The ability to detect and recognize buildings is important to a variety of vision applications operating in outdoor urban environments. These include landmark recognition, assisted and autonomous navigation, image-based rendering, and 3D scene modeling. The problem of detecting multiple planar surfaces from a single image has been solved with this technology.
Image line segments are first located, and then the vanishing points of these segments are determined. Groups of short segments are combined into longer segments while maintaining alignment with the associated vanishing points. Next, the intersections of line segments associated with pairs of vanishing points are used to generate local support for planar facades at different orientations. The plane support points are then clustered using an algorithm that requires no knowledge of the number of clusters or of their spatial proximity. Finally, building facades are identified by fitting vanishing-point-aligned quadrilaterals to the clustered support points. The main contribution of this approach is its improved performance over existing approaches while placing no constraints on the facades in terms of their number or orientation, and minimal constraints on the length of the detected line segments.

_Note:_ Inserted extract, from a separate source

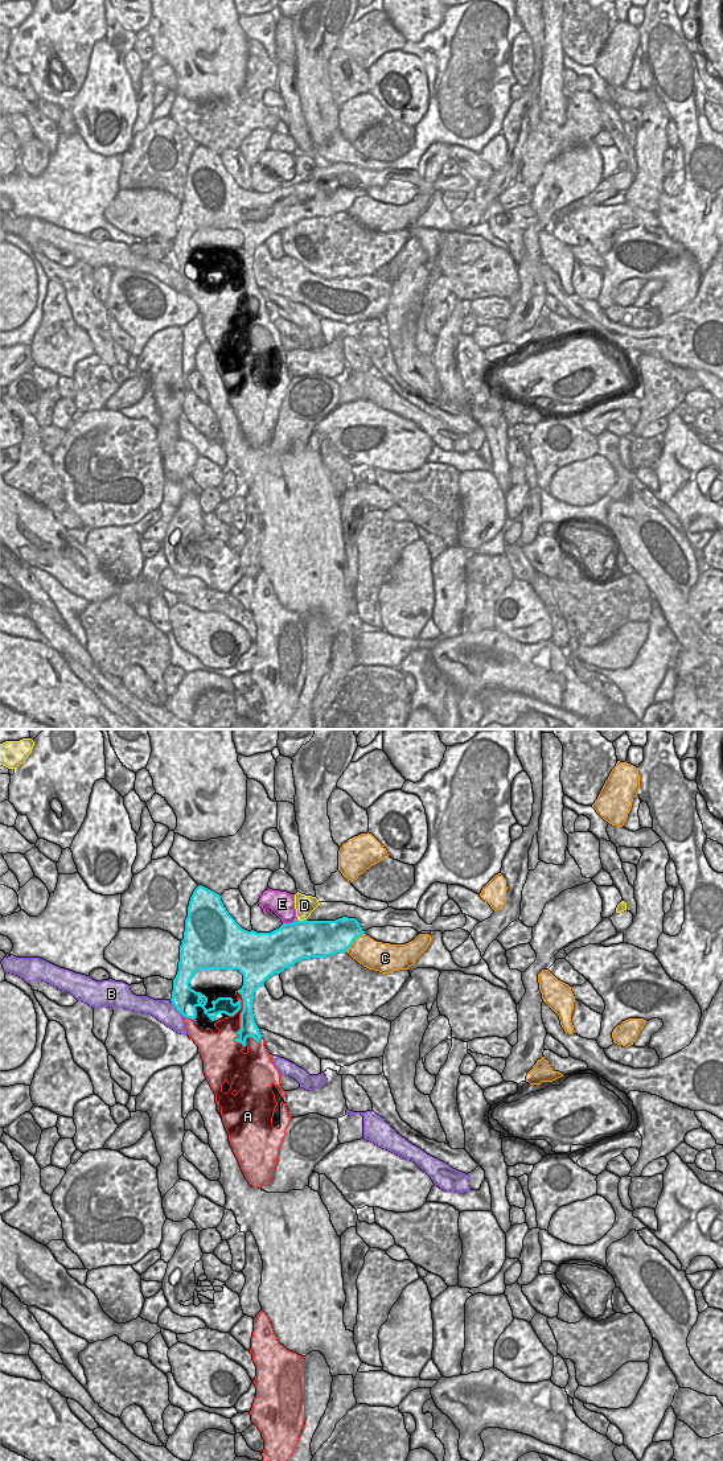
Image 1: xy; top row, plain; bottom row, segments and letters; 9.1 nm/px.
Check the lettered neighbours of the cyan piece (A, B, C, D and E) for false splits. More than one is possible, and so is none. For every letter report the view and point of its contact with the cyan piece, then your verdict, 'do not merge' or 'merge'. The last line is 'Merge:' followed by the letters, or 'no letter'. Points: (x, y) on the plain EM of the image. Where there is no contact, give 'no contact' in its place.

Image line segments that have been labeled according to vanishing point provide an initial cue to segmenting planar regions in the image. Under the assumption that intersecting edges in the scene are coplanar and orthogonal, every pair of nearby, nonparallel, vanishing point-aligned image line segments defines the local surface orientation of the scene point that projects to the segment intersection point in the image. For two local image regions to be images of the same plane, the pairs of intersecting line segments in each of the two regions should be labeled with the same two vanishing points. It was determined to cluster pairs of intersecting line segments that have identical vanishing point label pairs.